The book is densely packed with information and supplemented by a whole series of statistical tables. Black has done original research, but he has also mastered everything that is worth reading on the subject. The abiding impression given by this book is of clarity, calmness and good sense. There is no whiff of either hysteria or special pleading. Readers can feel confident that they are in very safe hands.
Which is just as well, as the picture that emerges is very complex. When the Inquisition began its work in the 1540s, the main concern was with Protestantism and related beliefs.
This was a tricky business, as the distinction between Catholic and Protestant was much less clear to people at the time than it would become in retrospect. Leading Catholic churchmen were influenced by Erasmian humanism, and were keen to promote a new, more active lay spirituality, emphasising the individual’s direct relationship with God and thus, perhaps, de-emphasising some aspects of the Church’s role. Cardinal Reginald Pole, the intellectual leader of the English Catholics, and Cardinal Giovanni Morone, the chairman of the final session of the Council of Trent, displayed these tendencies and both were fingered by the Inquisition.
Sometimes when the Inquisitors went after a popular local bishop, they encountered fierce resistance. Sometimes they clashed with secular rulers (especially, but not only, the proud patrician government of Venice) and came off worse. In some cases, grassroots opposition prevailed: in Sicily, for example, an attempt to introduce the Spanish practice of publicly shaming the families of the accused was violently rejected. But in many cases the real difficulties and frictions came, predictably enough, from other parts of the ecclesiastical machine: bishops had their own local jurisdictions to preserve, and did not always react well to keen young Dominican inquisitors parachuted in from Rome.

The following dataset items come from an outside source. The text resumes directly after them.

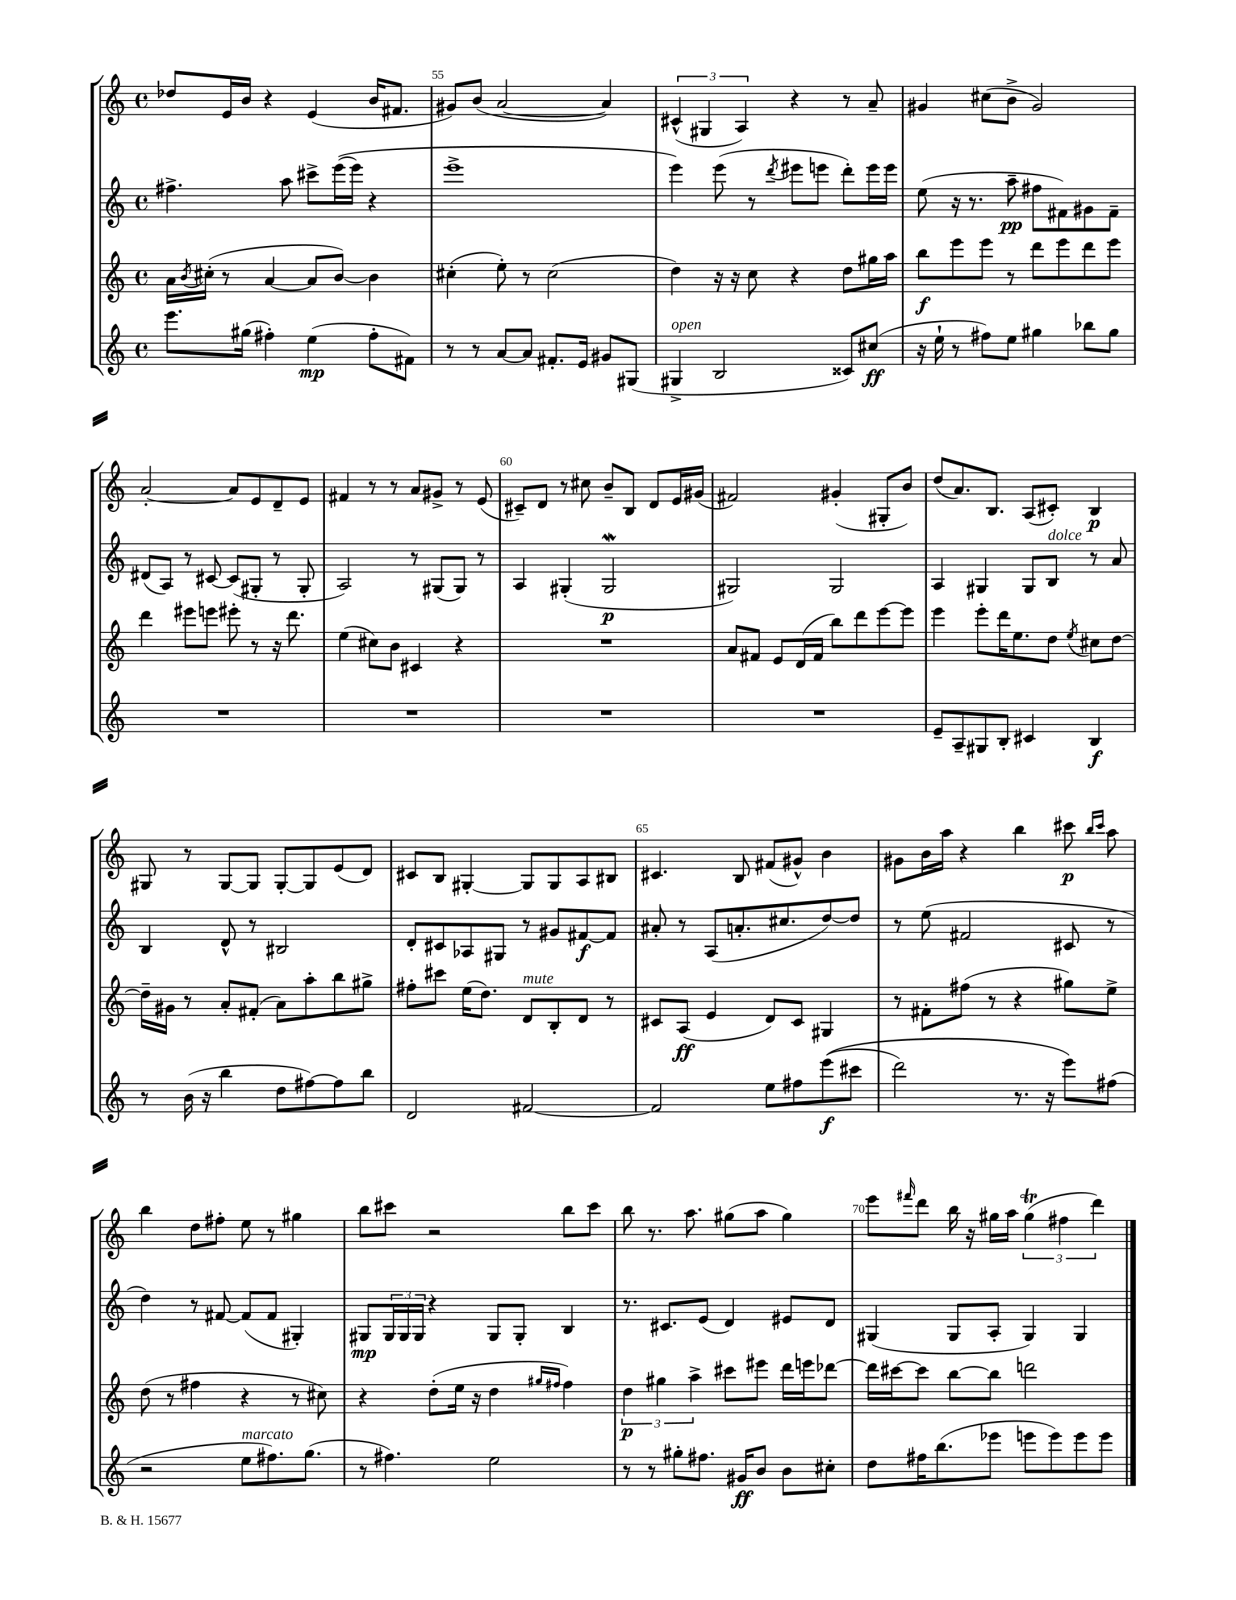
<<
\new StaffGroup <<
\new Staff = "s0" {
    \clef treble \key c \major \defaultTimeSignature \time 4/4
    des''8 e'16 b'16 r4 e'4( b'16 fis'8. |
    gis'8) b'8( a'2~ a'4) |
    \tuplet 3/2 { cis'4-^( gis4 a4) } r4 r8 a'8-- |
    gis'4 cis''8( b'8-> gis'2) |
    a'2~-. a'8 e'8 d'8-- e'8 |
    fis'4 r8 r8 a'8 gis'8-> r8 e'8( |
    cis'8--) d'8 r8 cis''8 b'8-- b8 d'8 e'16 gis'16( |
    fis'2) gis'4-.( gis8-. b'8) |
    d''8( a'8.) b8. a8( cis'8-.) b4\p |
    gis8 r8 gis8~ gis8 gis8~-. gis8 e'8( d'8) |
    cis'8 b8 gis4~-. gis8 gis8 a8 bis8 |
    cis'4. b8 fis'8( gis'8-^) b'4 |
    gis'8 b'16 a''16 r4 b''4 cis'''8\p \grace { b''16 cis'''16 } a''8 |
    b''4 d''8 fis''8-. e''8 r8 gis''4 |
    b''8 cis'''8 r2 b''8 cis'''8 |
    b''8 r8. a''8. gis''8( a''8 gis''4) |
    e'''8 \grace { fis'''16 } d'''8 b''16 r16 gis''16 a''16 \tuplet 3/2 { gis''4\trill( fis''4 d'''4) } \bar "|." |
}
\new Staff = "s1" {
    \clef treble \key c \major \defaultTimeSignature \time 4/4
    fis''4.-> a''8 cis'''8-> e'''16(\( e'''16) r4 |
    e'''1-> |
    e'''4\) e'''8( r8 \acciaccatura { d'''8 } eis'''8 e'''8 d'''8-.) e'''16 e'''16 |
    e''8( r16 r8. a''8--\pp fis''8 fis'8) gis'8 fis'8-- |
    dis'8( a8) r8 cis'8~ cis'8( gis8-. r8 gis8-. |
    a2) r8 gis8( gis8) r8 |
    a4 gis4-.( gis2\mordent\p |
    gis2) gis2 |
    a4 gis4 gis8 b8^\markup { \italic "dolce" } r8 a'8 |
    b4 d'8-^ r8 bis2 |
    d'8-. cis'8 aes8 gis8 r8 gis'8 fis'8~\f fis'8 |
    ais'8-. r8 a8( a'8.-. cis''8. d''8~) d''8 |
    r8 e''8( fis'2 cis'8 r8 |
    d''4) r8 fis'8~ fis'8( fis'8 gis4-.) |
    gis8\mp \tuplet 3/2 { gis16 gis16 gis16 } r4 gis8 gis8-. b4 |
    r8. cis'8. e'8( d'4) eis'8 d'8 |
    gis4( gis8 a8-. gis4) gis4 \bar "|." |
}
\new Staff = "s2" {
    \clef treble \key c \major \defaultTimeSignature \time 4/4
    a'16 \acciaccatura { b'8 } cis''16-.( r8 a'4~ a'8 b'8~) b'4 |
    cis''4-.( e''8-.) r8 cis''2( |
    d''4) r16 r16 c''8 r4 d''8 gis''16 a''16 |
    b''8\f e'''8 e'''8 r8 d'''8 e'''8 d'''8 e'''8 |
    d'''4 eis'''8 e'''8 eis'''8-. r8 r16 d'''8. |
    e''4( cis''8) b'8 cis'4 r4 |
    R1 |
    a'8 fis'8 e'8 d'16( fis'16 b''8) d'''8 e'''8~ e'''8 |
    e'''4 e'''8-. d'''16 e''8. d''8 \acciaccatura { e''8 } cis''8 d''8~ |
    d''16-- gis'16 r8 a'8-. fis'8-.( a'8) a''8-. b''8 gis''8-> |
    fis''8-. cis'''8 e''16( d''8.) d'8^\markup { \italic "mute" } b8-. d'8 r8 |
    cis'8 a8\ff( e'4 d'8) cis'8 gis4 |
    r8 fis'8-. fis''8( r8 r4 gis''8) e''8-> |
    d''8( r8 fis''4 r4 r8 cis''8) |
    r4 d''8-.( e''16 r16 d''4 \grace { gis''16 fis''16 } fis''4) |
    \tuplet 3/2 { d''4\p gis''4 a''4-> } cis'''8 eis'''8 d'''16 e'''16 des'''8~ |
    des'''16 cis'''16~ cis'''8 b''8~ b''8 d'''2 \bar "|." |
}
\new Staff = "s3" {
    \clef treble \key c \major \defaultTimeSignature \time 4/4
    e'''8. gis''16( fis''4-.) e''4\mp( fis''8-. fis'8) |
    r8 r8 a'8~ a'8 fis'8.-. e'16 gis'8 gis8( |
    gis4->^\markup { \italic "open" } b2 cisis'8) cis''8\ff( |
    r16 e''16-! r8 fis''8) e''8 gis''4 bes''8 gis''8 |
    R1 |
    R1 |
    R1 |
    R1 |
    e'8-- a8-- gis8 b8-. cis'4 b4\f |
    r8 b'16( r16 b''4 d''8 fis''8~) fis''8 b''8 |
    d'2 fis'2~ |
    fis'2 e''8 fis''8 e'''8\f(\( cis'''8 |
    d'''2) r8. r16 e'''8\) fis''8( |
    r2 e''8^\markup { \italic "marcato" } fis''8.) g''8.( |
    r8 fis''4.) e''2 |
    r8 r8 gis''8-. fis''8. gis'16\ff b'8 b'8 cis''8-. |
    d''8 fis''16 b''8.( ees'''8 e'''8 e'''8) e'''8 e'''8 \bar "|." |
}
>>
>>
\layout { \context { \Score currentBarNumber = #54 \override BarNumber.break-visibility = ##(#f #t #t) barNumberVisibility = #(every-nth-bar-number-visible 5) } }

For what we have to remember is that early modern European states were heavily — but inefficiently — regulated societies. When the flow of Italian “Protestants” dried up, and the Inquisition turned increasingly to offences involving blasphemy, anticlericalism, superstition and sexual misconduct, these were all matters that were regulated by ecclesiastical and secular courts in most parts of Europe. Indeed, as other studies have shown, the attempt to monitor people’s private lives could be just as intrusive in Calvinist Geneva or St Andrews as in Catholic Florence or Bologna.
True, the Inquisition’s attempts to control the press were much more thorough — and, undoubtedly, more damaging to intellectual life. The number of executions under the Roman Inquisition (perhaps 1,250 for the whole period covered in this book) was certainly greater than the number of executions for heresy in some of the more tolerant Protestant states of northern Europe. But capital punishment was being imposed by secular courts all the time. Offences which, as pious Christians believed, could endanger other people’s immortal souls were treated sometimes more leniently than crimes, such as robbery, that harmed only their bodies or their possessions.
Although voluntary appearances before the Inquisition were common (prompted, often, by the suggestion of a confessor), no one would really have wanted to be investigated by it. For the unlucky few, there could indeed be torture and an agonising death. But, if forced to choose between the Inquisition and a secular court, many would have opted for the former. As this book shows, they had good reason to do so.